I’m numb. I’m in Pakistan for a reason.
I just had no idea I was here for so many reasons.

9 Responses to “Don’t ask me why | I can’t explain”

  1. Anju Says:

    so sorry to hear about your aunt.
    may Allah protect her and be merciful to her, in this life and afterwards.
    may her family find their strength to support her, to support themselves.
    may we all remember to whom we belong and to whom we return.
    ameen.

  2. phathima Says:

    when i was nine i spent a long winter in sri lanka. it’s the only time i remember ever having being in my motherland as more than a tourist. a child’s memory was imprinted with events that blurred over the years, but never faded.
    in a hospital situated in that lush jungle lay an old old lady who was my great aunt. what meant she to me, a child raised in another continent, another reality. while outside the jungle teemed with life and nailed life.
    she was enshrouded in mosquito notes. they hung like veils around her, shielding her from the world, the world from her.
    like wax her skin dripped off her face. in her old age she had become senile and she had somehow gotten hold of a match.
    it was a long corridor lined with white-sheeted beds. rows of shrivelled brown bodies.
    my mother leaned over her and said things, comforting things, soft touches. to my mother she was a person with a touch and words that were once hers.

    she died soon after we left. two adults and three children. she was a something to a world i could never know.

    years later my mother tells me stories of her own families and bodies begin to take on a shape. slowly i begin to know this great aunt and her blood now that she has been consigned – in my world – to a memory of flitting mosquito nets and age-old loneliness.

  3. abez Says:

    I pray that your aunt finds peace and mercy and that Allah keeps her in kindness and receives her in kindness when it is time.
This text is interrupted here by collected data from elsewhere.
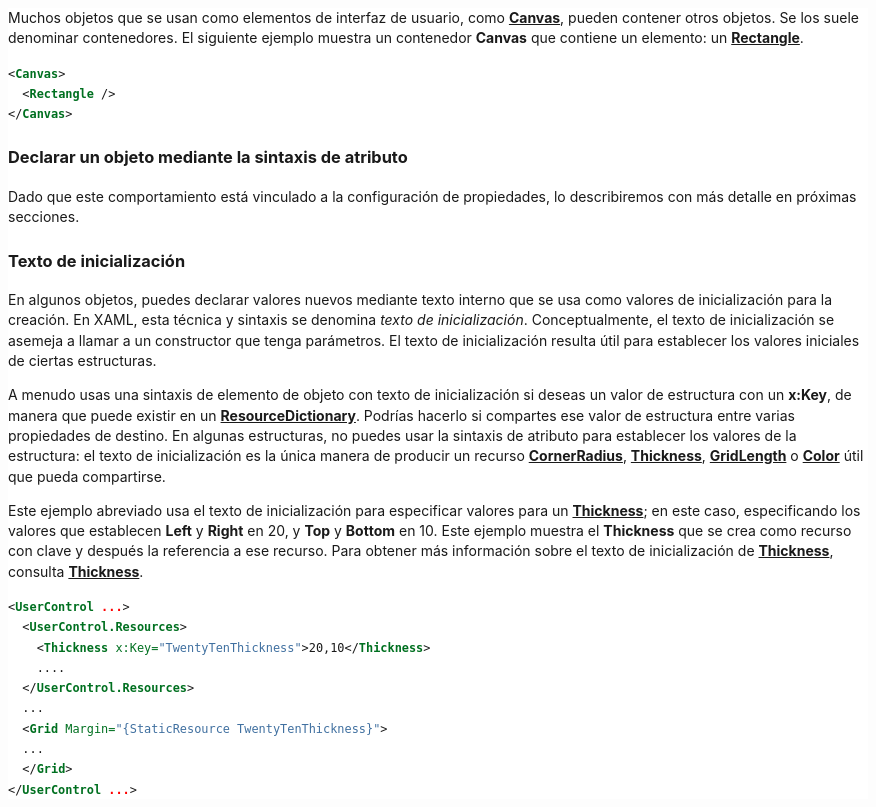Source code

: Muchos objetos que se usan como elementos de interfaz de usuario, como [**Canvas**](https://msdn.microsoft.com/library/windows/apps/br209267), pueden contener otros objetos. Se los suele denominar contenedores. El siguiente ejemplo muestra un contenedor **Canvas** que contiene un elemento: un [**Rectangle**](https://msdn.microsoft.com/library/windows/apps/br243371).

```xml
<Canvas>
  <Rectangle />
</Canvas>
```

### <a name="declaring-an-object-by-using-attribute-syntax"></a>Declarar un objeto mediante la sintaxis de atributo

Dado que este comportamiento está vinculado a la configuración de propiedades, lo describiremos con más detalle en próximas secciones.

### <a name="initialization-text"></a>Texto de inicialización

En algunos objetos, puedes declarar valores nuevos mediante texto interno que se usa como valores de inicialización para la creación. En XAML, esta técnica y sintaxis se denomina *texto de inicialización*. Conceptualmente, el texto de inicialización se asemeja a llamar a un constructor que tenga parámetros. El texto de inicialización resulta útil para establecer los valores iniciales de ciertas estructuras.

A menudo usas una sintaxis de elemento de objeto con texto de inicialización si deseas un valor de estructura con un **x:Key**, de manera que puede existir en un [**ResourceDictionary**](https://msdn.microsoft.com/library/windows/apps/br208794). Podrías hacerlo si compartes ese valor de estructura entre varias propiedades de destino. En algunas estructuras, no puedes usar la sintaxis de atributo para establecer los valores de la estructura: el texto de inicialización es la única manera de producir un recurso [**CornerRadius**](https://msdn.microsoft.com/library/windows/apps/br242343), [**Thickness**](https://msdn.microsoft.com/library/windows/apps/br208864), [**GridLength**](https://msdn.microsoft.com/library/windows/apps/br208754) o [**Color**](https://msdn.microsoft.com/library/windows/apps/hh673723) útil que pueda compartirse.

Este ejemplo abreviado usa el texto de inicialización para especificar valores para un [**Thickness**](https://msdn.microsoft.com/library/windows/apps/br208864); en este caso, especificando los valores que establecen **Left** y **Right** en 20, y **Top** y **Bottom** en 10. Este ejemplo muestra el **Thickness** que se crea como recurso con clave y después la referencia a ese recurso. Para obtener más información sobre el texto de inicialización de [**Thickness**](https://msdn.microsoft.com/library/windows/apps/br208864), consulta [**Thickness**](https://msdn.microsoft.com/library/windows/apps/br208864).

```xml
<UserControl ...>
  <UserControl.Resources>
    <Thickness x:Key="TwentyTenThickness">20,10</Thickness>
    ....
  </UserControl.Resources>
  ...
  <Grid Margin="{StaticResource TwentyTenThickness}">
  ...
  </Grid>
</UserControl ...>
```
Ameen.

  4. Faiza Says:

    Reminds you of your mortality, doesn’t it?

    I’m glad she’s surrounded by people who love her. May Allah grant your family strength and sab’r, and may He have mercy on her soul.

  5. Owl Says:

    Keep on shining bro.

  6. shaheen Says:

    Ameen! Take care inshaAllah

  7. .eimanie. Says:

    Do Not Go Gentle into that Good Night
    By : BOB DYLAN

    Do not go gentle into that good night,
    Old age should burn and rave at close of day;
    Rage, rage against the dying of the light.
    Though wise men at their end know dark is right,
    Because their words had forked no lightning they
    Do not go gentle into that good night.
    Good men, the last wave by, crying how bright
    Their frail deeds might have danced in a green bay,
    Rage, rage against the dying of the light.
    Wild men who caught and sang the sun in flight,
    And learn, too late, they grieved it on its way,
    Do not go gentle into that good night.
    Grave men, near death, who see with blinding sight
    Blind eyes could blaze like meteors and be gay,
    Rage, rage against the dying of the light.
    And you, my father, there on the sad height,
    Curse, bless, me now with your fierce tears, I pray.
    Do not go gentle into that good night.
    Rage, rage against the dying of the lig

  8. chai Says:

    times when words do nothing

  9. Dina Says:

    I don’t understand why death is taken so tragically. Isn’t it a relief? Isn’t it a well deserved rest after long difficult test? Isn’t it something that all of us will face and none will escape? No, I am not heartless, and I don’t mean to offend.
    But yes sometimes I wish I could be dead.